バーンはゲームをしてガゼルはテレビを見て過ごしている。

かれこれ、二時間は過ぎているだろう。

ふとバーンを見ていると


「どうした?」


視線に気が付いたみたいだ。


「別に。何でもない。」


そういってまたテレビを見始めた。

しかし、この会話は何度も繰り返し行われていた。


「今日、お前変だぜ?」


「言いたい事あるなら言えよ。」


「別にないと何度も言っているだろ。」


少しきつめに言いはなった。

怒っているようだ。

しかし、心当たりはない。


「ちょっとこっちこい。」


ソファーの下に座っていたガゼルの手を引いた。

二人向かい合って座っている。


「お前、言いたい事あるんだろ?
ちゃんと言え。聞いてやるから。」


ぷいっと顔を背けた。


「別に。バーンには関係ない。」


「関係ねぇ訳ねぇーだろうが。
俺達付き合ってんだろ?」


「…………。」


ガゼルは口を摘むってうつむいてしまった。

「なぁ。ガゼル…。
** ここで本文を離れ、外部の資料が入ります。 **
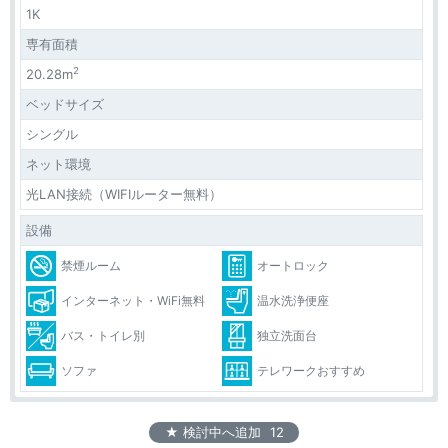
1K
専有面積
2
20.28m
ベッドサイズ
シングル
ネット環境
光LAN接続（WIFIルーター無料）
設備
禁煙ルーム
オートロック
インターネット・WiFi無料
温水洗浄便座
バス・トイレ別
独立洗面台
ソファ
テレワークおすすめ
★ 検討中へ追加
12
」


呟いたように呼ぶとさっきまで
下を向いていたガゼルは
勢い良く顔を上げた。


「遅い!!」


その顔、目には涙がうっすら浮かんでいた。


「………は?」


「バーンは、
今日ずーっと私の事を
“お前”“お前”と呼んで……!!」


次第に涙は溢れてしまった。

漸く何が起こったかを理解し、
人差し指でガゼルの涙を拭った。


「なぁ、ガゼル。
名前呼んで欲しかったんだろ?」

ガゼルは無言で頷いた。


「そんな事で泣くな。」


「そんな事だと…?」


勘に障るったのか、
泣きながら怒って部屋を出て行こうとした。


「バーンなんて知らない!!」


しかし、バーンによって腕を掴まれた。


「悪かった。」


そのまま、抱き締められた。


「俺から離れるなよ。」


「バーンにとっては“そんな事”でも私には重要な事なんだよ。」


過去に敵対していた事が
あったためちょっとした事にも
敏感になっていた。


「悪かったって。ごめんな、ガゼル。」


更にギュッと抱き寄せ


「愛してる。」


耳元で囁くと顔を真っ赤に染めたガゼルが


「わっ、私も愛してるぞ///」


と答えた。声を震わせながら。

そして、そのままどちらからと言わず甘い甘い、涙味のキスをした。


小さな、小さな事で幸せになれる。

そんな小さな幸せ大事にしていこう。